_EXERCISE PASSAGE_
= = = = =
The Simon laboratory studies the innate immune mechanisms governing inflammation and infection. Our laboratory develops technologies to delve the force and molecular dynamics by which neutrophils and monocytes recruit to inflamed endothelium and respond to tissue insult. Imaging technologies are developed to delve the multistep sequence by which leukocytes roll-arrest and transmigrate to a site of acute inflammatory tissue insult. Our strategy is to mimic the hydrodynamic shear, chemokine gradients, and adhesion molecule presentation using recombinant protein substrates and endothelial monolayers in microfluidic based lab-on-a-chip devices that enable experiments to be performed in reduced systems accessible to real-time observation.
We are currently studying the neutrophil response to acute inflammatory stimuli and also Staphylococcus aureus bacterial infection that governs the innate immune response. Primary goals are to not only develop translatable strategies to overcome the intractable problem of antibiotic resistant S. aureus skin infections in immunodeficient subjects, but also train bioengineer and immunological scientists in requisite skills.
= = = = =
_DATASET EXCERPTS_
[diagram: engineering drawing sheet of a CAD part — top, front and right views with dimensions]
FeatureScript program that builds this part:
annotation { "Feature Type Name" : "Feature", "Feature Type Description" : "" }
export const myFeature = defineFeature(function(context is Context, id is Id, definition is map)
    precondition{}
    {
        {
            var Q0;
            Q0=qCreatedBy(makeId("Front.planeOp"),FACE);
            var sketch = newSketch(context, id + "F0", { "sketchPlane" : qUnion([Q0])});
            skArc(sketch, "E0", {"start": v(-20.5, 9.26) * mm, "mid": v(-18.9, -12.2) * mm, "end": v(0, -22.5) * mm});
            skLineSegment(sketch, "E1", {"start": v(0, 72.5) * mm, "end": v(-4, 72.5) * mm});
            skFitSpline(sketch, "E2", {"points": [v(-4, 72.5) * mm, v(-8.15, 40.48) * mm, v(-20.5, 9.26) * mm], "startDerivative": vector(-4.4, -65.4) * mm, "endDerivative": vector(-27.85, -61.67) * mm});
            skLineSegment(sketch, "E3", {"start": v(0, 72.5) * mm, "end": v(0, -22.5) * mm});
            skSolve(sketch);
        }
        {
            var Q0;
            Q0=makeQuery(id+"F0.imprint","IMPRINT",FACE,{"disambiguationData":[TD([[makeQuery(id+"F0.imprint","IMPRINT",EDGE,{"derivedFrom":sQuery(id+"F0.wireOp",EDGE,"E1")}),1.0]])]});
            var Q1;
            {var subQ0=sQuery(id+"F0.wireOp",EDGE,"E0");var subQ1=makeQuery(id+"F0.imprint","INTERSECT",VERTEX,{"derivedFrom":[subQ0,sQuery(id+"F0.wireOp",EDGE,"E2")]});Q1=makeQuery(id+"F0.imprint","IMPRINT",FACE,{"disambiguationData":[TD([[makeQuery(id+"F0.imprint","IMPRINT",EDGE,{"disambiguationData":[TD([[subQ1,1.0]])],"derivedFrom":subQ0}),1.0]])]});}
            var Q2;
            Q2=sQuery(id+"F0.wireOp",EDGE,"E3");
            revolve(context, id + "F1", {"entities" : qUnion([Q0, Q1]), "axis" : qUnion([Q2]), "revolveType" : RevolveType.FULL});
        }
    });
= = = = =
_BRIEF 1_
Translate this sentence from the laboratory description into Spanish: "The Simon laboratory studies the innate immune mechanisms governing inflammation and infection."
_BRIEF 2_
Please reproduce the laboratory description from "We are currently" up to and including "in requisite skills.".

_EXERCISE ANSWER 1_
El laboratorio Simon estudia los mecanismos inmunitarios innatos que gobiernan la inflamación y la infección.

_EXERCISE ANSWER 2_
We are currently studying the neutrophil response to acute inflammatory stimuli and also Staphylococcus aureus bacterial infection that governs the innate immune response. Primary goals are to not only develop translatable strategies to overcome the intractable problem of antibiotic resistant S. aureus skin infections in immunodeficient subjects, but also train bioengineer and immunological scientists in requisite skills.